Song by the Jimi Hendrix Experience

from the album Axis: Bold as Love
- Released: December 1, 1967 (UK); January 15, 1968 (US);
- Recorded: October 27 & 28, 1967
- Studio: Olympic, London
- Genre: Rock; blues rock;
- Length: 3:06
- Label: Track (UK); Reprise (US);
- Songwriter: Jimi Hendrix
- Producer: Chas Chandler

= Spanish Castle Magic =

"Spanish Castle Magic" is a song written by Jimi Hendrix and performed by the Jimi Hendrix Experience. Produced by Chas Chandler, it is the third track from the album Axis: Bold as Love. The lyrics refer to a club near Seattle, where Hendrix sometimes played early in his career. The song was a staple of live shows and several live recordings were released after Hendrix's death.

==Background==
The lyrics were inspired by Hendrix's high school years (roughly 1958–1961), when he regularly visited a roadhouse called "The Spanish Castle". The club was situated to the south of Seattle in what was then unincorporated King County (now the city of Des Moines, Washington). It was built in the 1930s to avoid Seattle's then restrictive nightclub laws. By 1959, the club began featuring top local rock groups such as The Fabulous Wailers and occasional touring stars. Hendrix was able to jam with local groups at the Spanish Castle during dance hall events booked by promoter and DJ Pat O'Day.

==Recording==
The song features Noel Redding playing an eight-string Hagstrom bass routed through an Octavia effects unit, which Hendrix later overdubbed using the same bass.
Hendrix also overdubbed some jazz chords on the piano, which he had heard sound engineer Eddie Kramer playing.

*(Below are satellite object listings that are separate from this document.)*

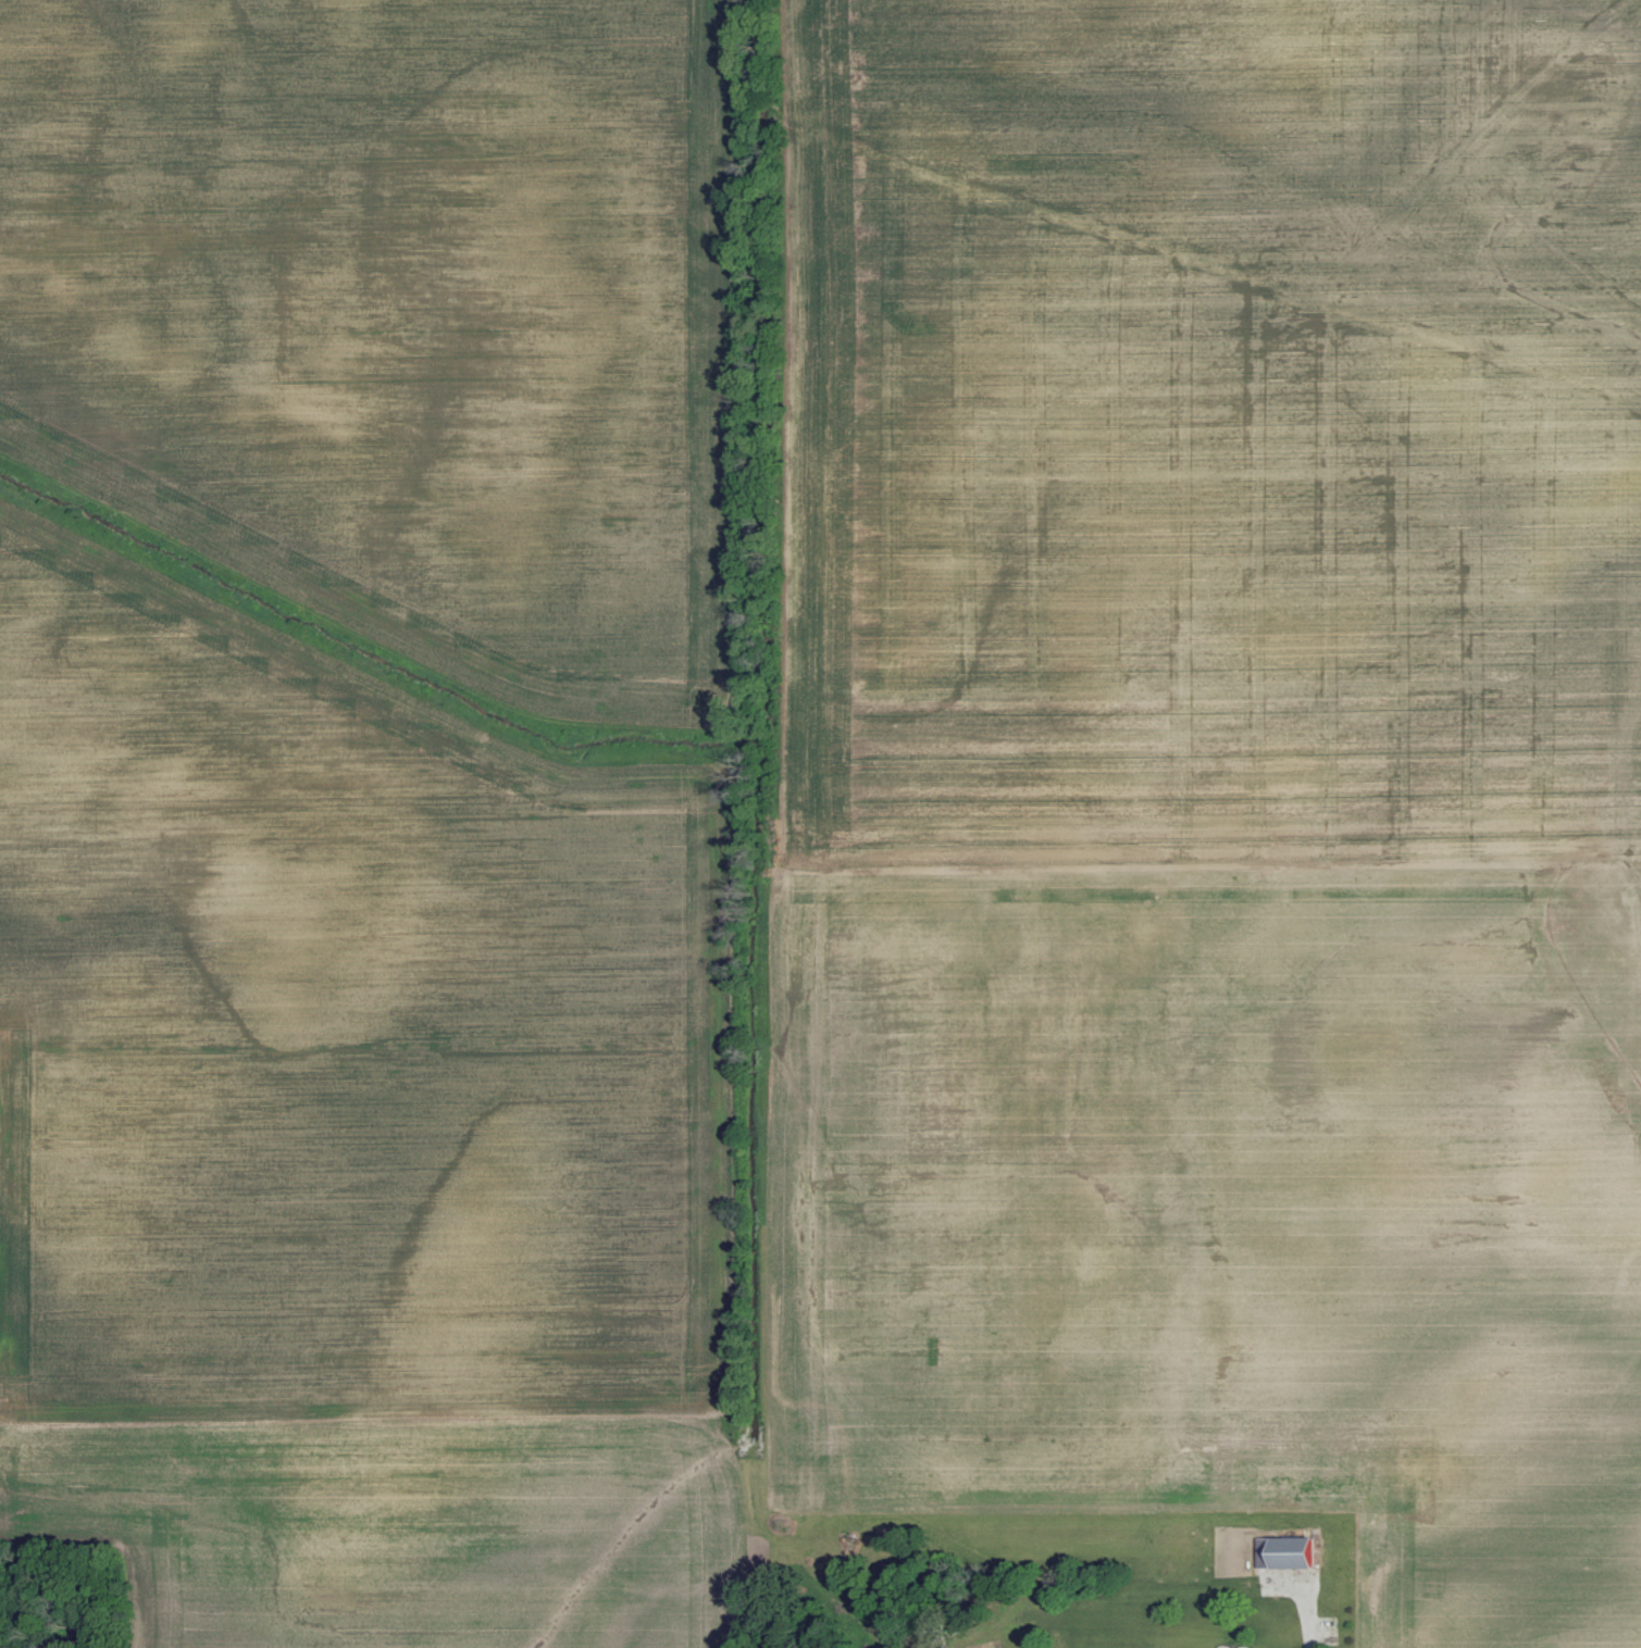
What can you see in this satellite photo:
crop: (404, 328)
crop: (1194, 431)
crop: (351, 1028)
crop: (1215, 1210)
crop: (404, 1529)
building: (1287, 1551)
road: (1311, 1617)

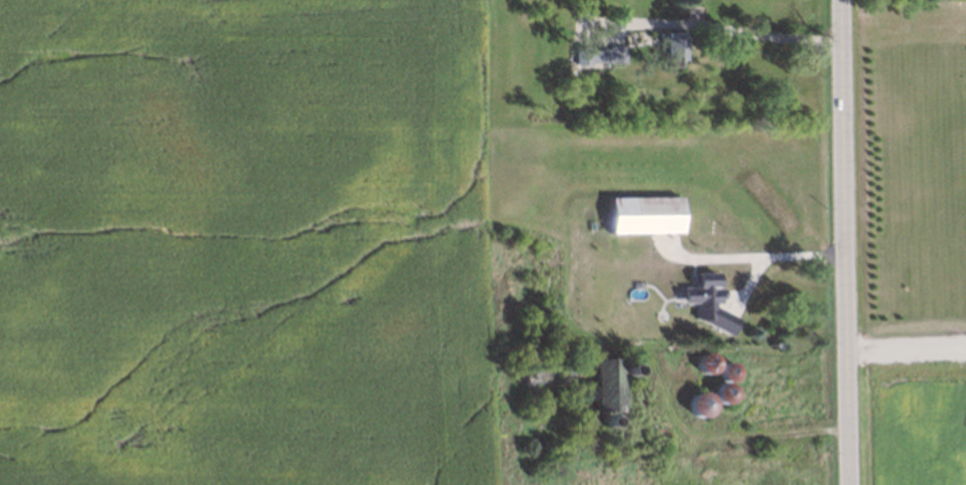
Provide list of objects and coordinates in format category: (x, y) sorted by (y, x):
road: (730, 30)
building: (670, 45)
building: (597, 54)
building: (639, 212)
road: (843, 242)
building: (532, 260)
building: (700, 288)
building: (617, 308)
road: (657, 340)
building: (683, 340)
building: (668, 346)
road: (906, 348)
building: (702, 369)
building: (621, 375)
building: (724, 377)
building: (578, 380)
building: (718, 401)
building: (695, 412)
building: (598, 427)

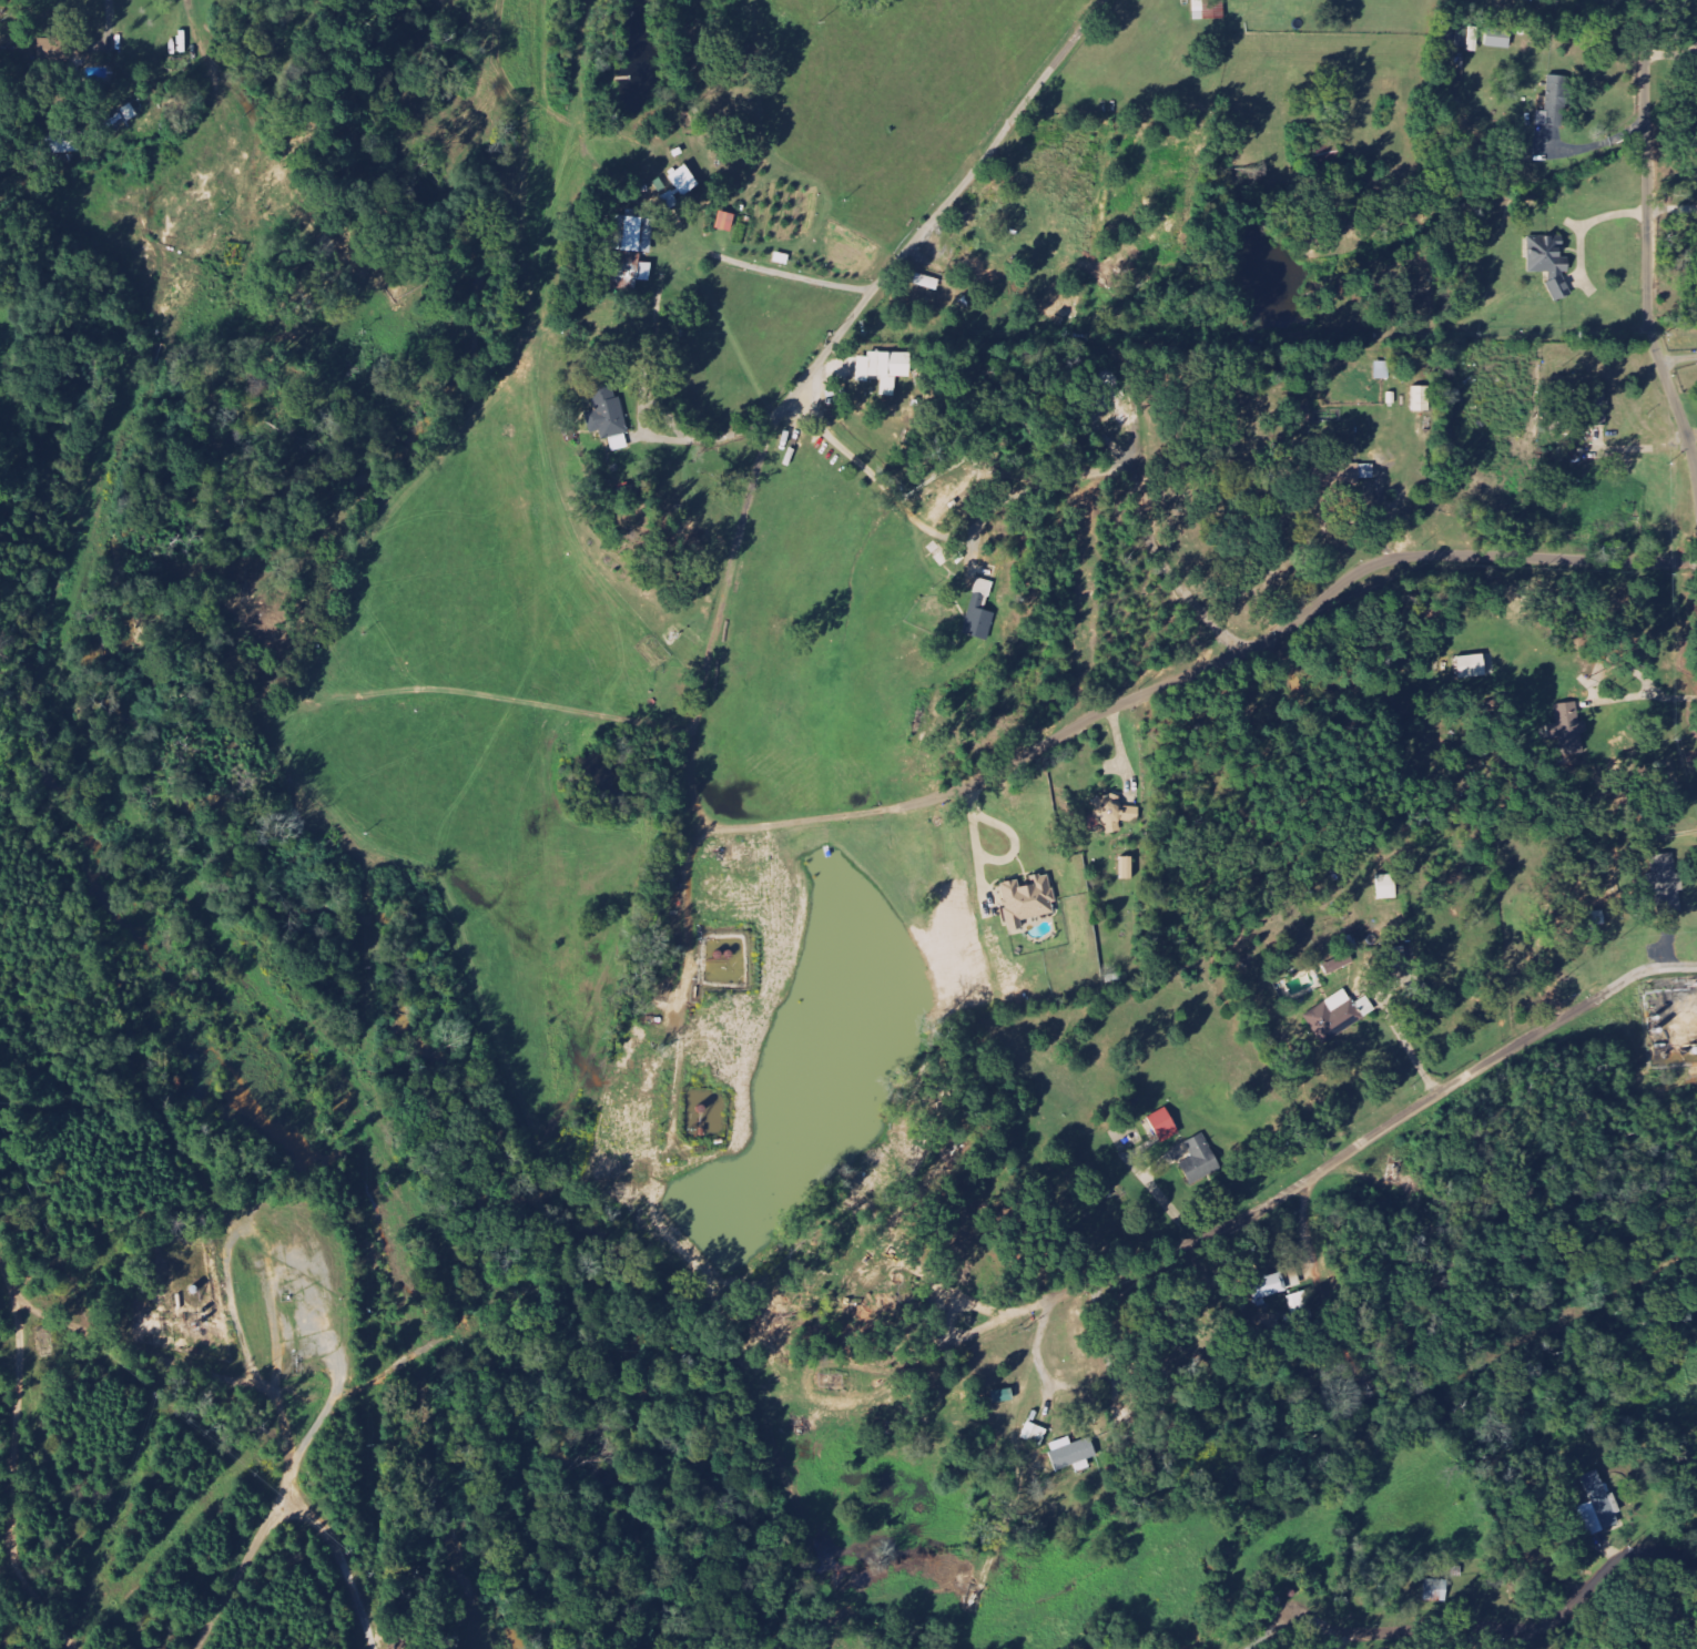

Hendrix biographer Harry Shapiro commented on the song's instrumentation: "[The] guitar and bass in unison has the immediate effect of locking up a song in a strong rhythmic voice ... [Hendrix uses] some unusual chord progressions and a large number of note bends in the solo ending up with a crazy double-stop." AllMusic's Matthew Greenwald calls the progression "proto-heavy metal" and compares it to the earlier Experience song, "Foxy Lady".

==Live releases==
"Spanish Castle Magic" is one of the few songs from Axis: Bold as Love that Hendrix regularly performed in concert. Live recordings of the song are found on BBC Sessions, Live at the Oakland Coliseum, Stages, Live in Ottawa, Live at Woodstock, Blue Wild Angel: Live at the Isle of Wight, Winterland, and The Jimi Hendrix Experience box set.